Randa started her company on a shoestring, and it has been internally financed ever since – no bank loans or outside investors. While the company might have experienced considerably faster growth with an infusion of outside cash, Randa’s approach removed much of the pressure to show immediate results while giving her maximum control to steer her business forward. Says Randa, “I started from home. I had my computer, my phone, my fax – I didn’t need much start-up investment. It was risky, but I believed in myself and I was confident I could do it.”
The future of Randa’s companies – Marketing Mix and Creative Lab – looks very bright indeed. Randa and her partners have plans to expand regionally and be the first Egyptian marketing consultancy and first Egyptian advertising agency to go regional. According to Randa, “This is the one thing that keeps me awake all the time – how to grow regionally, how to become the first Egyptian marketing consultancy to become established in Dubai or Kuwait or other key markets while maintaining the high level of quality that we have here in Cairo.”

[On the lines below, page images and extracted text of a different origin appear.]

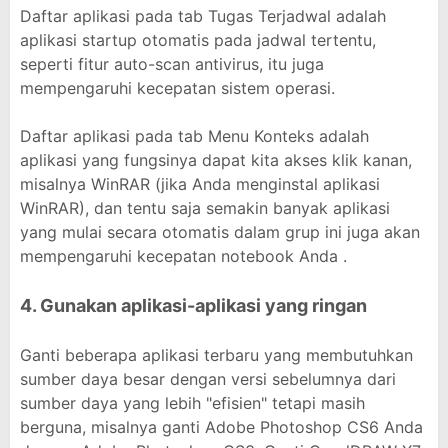
Daftar aplikasi pada tab Tugas Terjadwal adalah
aplikasi startup otomatis pada jadwal tertentu,
seperti fitur auto-scan antivirus, itu juga
mempengaruhi kecepatan sistem operasi.
Daftar aplikasi pada tab Menu Konteks adalah
aplikasi yang fungsinya dapat kita akses klik kanan,
misalnya WinRAR (jika Anda menginstal aplikasi
WinRAR), dan tentu saja semakin banyak aplikasi
yang mulai secara otomatis dalam grup ini juga akan
mempengaruhi kecepatan notebook Anda .
4. Gunakan aplikasi-aplikasi yang ringan
Ganti beberapa aplikasi terbaru yang membutuhkan
sumber daya besar dengan versi sebelumnya dari
sumber daya yang lebih "efisien" tetapi masih
berguna, misalnya ganti Adobe Photoshop CS6 Anda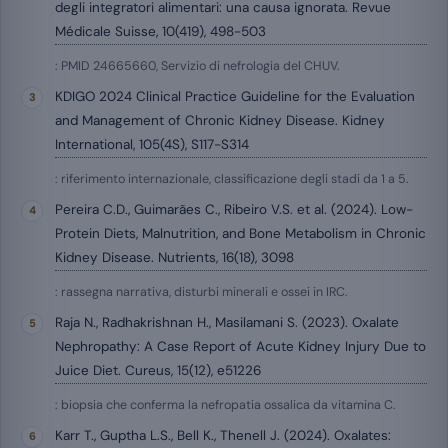
degli integratori alimentari: una causa ignorata. Revue
Médicale Suisse, 10(419), 498-503
: PMID 24665660, Servizio di nefrologia del CHUV.
KDIGO 2024 Clinical Practice Guideline for the Evaluation
and Management of Chronic Kidney Disease. Kidney
International, 105(4S), S117-S314
: riferimento internazionale, classificazione degli stadi da 1 a 5.
Pereira C.D., Guimarães C., Ribeiro V.S. et al. (2024). Low-
Protein Diets, Malnutrition, and Bone Metabolism in Chronic
Kidney Disease. Nutrients, 16(18), 3098
: rassegna narrativa, disturbi minerali e ossei in IRC.
Raja N., Radhakrishnan H., Masilamani S. (2023). Oxalate
Nephropathy: A Case Report of Acute Kidney Injury Due to
Juice Diet. Cureus, 15(12), e51226
: biopsia che conferma la nefropatia ossalica da vitamina C.
Karr T., Guptha L.S., Bell K., Thenell J. (2024). Oxalates:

Randa has great hopes for the future of entrepreneurship in Egypt, and she intends to play a role in turning this hope into a reality. “I would like to have entrepreneurship become a vital part of Egyptian culture – I would like the normal thing to be for people to be entrepreneurs and to own and run their own businesses. On the other hand, a lot of people make the mistake of going directly into their own business without preparing for it – that’s why a lot of businesses fail. Part of building a culture of entrepreneurship is helping people learn the basic skills they need to start their own businesses. The idea of entrepreneurship is becoming more accepted in our country, and investment laws are becoming much, much better. We are rapidly reaching a point of convergence where the country, the culture, and the people are coming together to make entrepreneurship a vital element of the Egyptian economy. I will be contributing one way or another to this convergence.”
And as Egypt and other Middle Eastern and North African countries emerge from the Arab Spring, and move down the path to freedom, I have no doubt that Randa Abdou -- and many thousands of other successful entrepreneurs throughout the region -- will be leading the way.